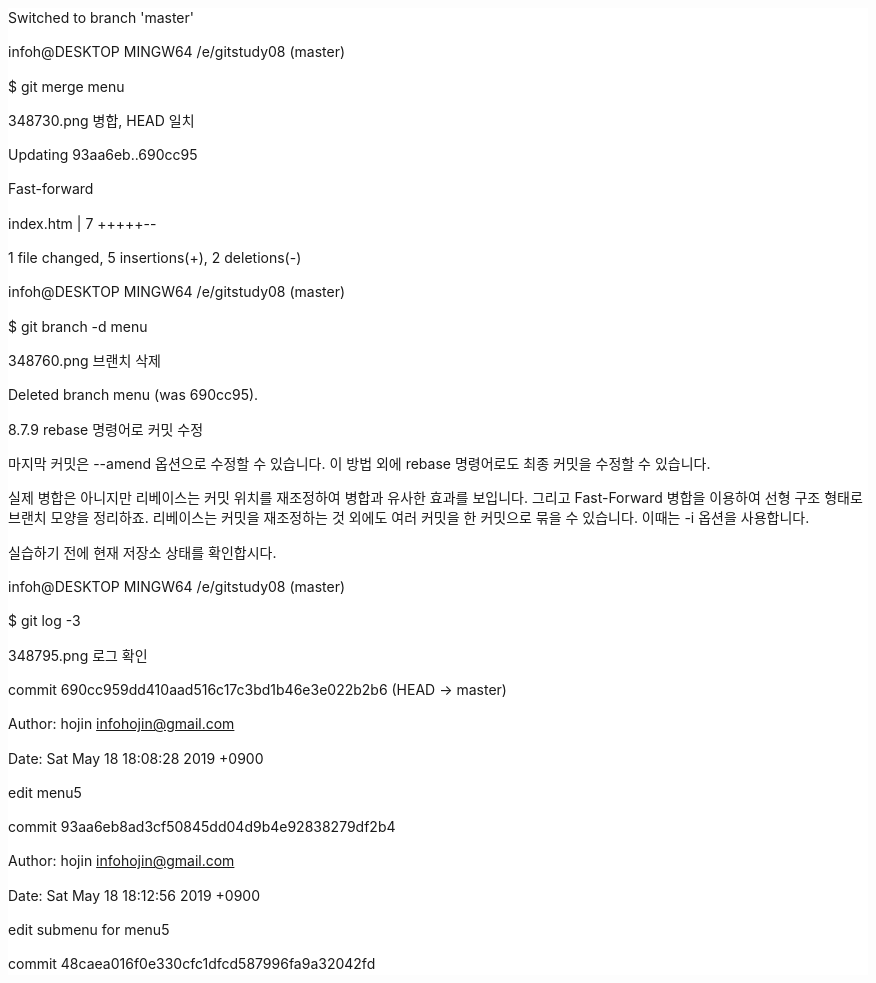 Switched to branch 'master'

 

infoh@DESKTOP MINGW64 /e/gitstudy08 (master)

$ git merge menu

348730.png
병합, HEAD 일치

Updating 93aa6eb..690cc95

Fast-forward

index.htm | 7 +++++--

1 file changed, 5 insertions(+), 2 deletions(-)

 

infoh@DESKTOP MINGW64 /e/gitstudy08 (master)

$ git branch -d menu

348760.png
브랜치 삭제

Deleted branch menu (was 690cc95).

8.7.9 rebase 명령어로 커밋 수정

마지막 커밋은 --amend 옵션으로 수정할 수 있습니다. 이 방법 외에 rebase 명령어로도 최종 커밋을 수정할 수 있습니다.

실제 병합은 아니지만 리베이스는 커밋 위치를 재조정하여 병합과 유사한 효과를 보입니다. 그리고 Fast-Forward 병합을 이용하여 선형 구조 형태로 브랜치 모양을 정리하죠. 리베이스는 커밋을 재조정하는 것 외에도 여러 커밋을 한 커밋으로 묶을 수 있습니다. 이때는 -i 옵션을 사용합니다.

실습하기 전에 현재 저장소 상태를 확인합시다.

infoh@DESKTOP MINGW64 /e/gitstudy08 (master)

$ git log -3

348795.png
로그 확인

commit 690cc959dd410aad516c17c3bd1b46e3e022b2b6 (HEAD -> master)

Author: hojin <infohojin@gmail.com>

Date: Sat May 18 18:08:28 2019 +0900

edit menu5

 

commit 93aa6eb8ad3cf50845dd04d9b4e92838279df2b4

Author: hojin <infohojin@gmail.com>

Date: Sat May 18 18:12:56 2019 +0900

edit submenu for menu5

 

commit 48caea016f0e330cfc1dfcd587996fa9a32042fd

_ _ _ _ _

WORK REQUIRED
Output the listing above exactly as it stands; no picture should appear.

ANSWER
 Switched to branch 'master'

 

infoh@DESKTOP MINGW64 /e/gitstudy08 (master)

$ git merge menu

348730.png
병합, HEAD 일치

Updating 93aa6eb..690cc95

Fast-forward

index.htm | 7 +++++--

1 file changed, 5 insertions(+), 2 deletions(-)

 

infoh@DESKTOP MINGW64 /e/gitstudy08 (master)

$ git branch -d menu

348760.png
브랜치 삭제

Deleted branch menu (was 690cc95).

8.7.9 rebase 명령어로 커밋 수정

마지막 커밋은 --amend 옵션으로 수정할 수 있습니다. 이 방법 외에 rebase 명령어로도 최종 커밋을 수정할 수 있습니다.

실제 병합은 아니지만 리베이스는 커밋 위치를 재조정하여 병합과 유사한 효과를 보입니다. 그리고 Fast-Forward 병합을 이용하여 선형 구조 형태로 브랜치 모양을 정리하죠. 리베이스는 커밋을 재조정하는 것 외에도 여러 커밋을 한 커밋으로 묶을 수 있습니다. 이때는 -i 옵션을 사용합니다.

실습하기 전에 현재 저장소 상태를 확인합시다.

infoh@DESKTOP MINGW64 /e/gitstudy08 (master)

$ git log -3

348795.png
로그 확인

commit 690cc959dd410aad516c17c3bd1b46e3e022b2b6 (HEAD -> master)

Author: hojin <infohojin@gmail.com>

Date: Sat May 18 18:08:28 2019 +0900

edit menu5

 

commit 93aa6eb8ad3cf50845dd04d9b4e92838279df2b4

Author: hojin <infohojin@gmail.com>

Date: Sat May 18 18:12:56 2019 +0900

edit submenu for menu5

 

commit 48caea016f0e330cfc1dfcd587996fa9a32042fd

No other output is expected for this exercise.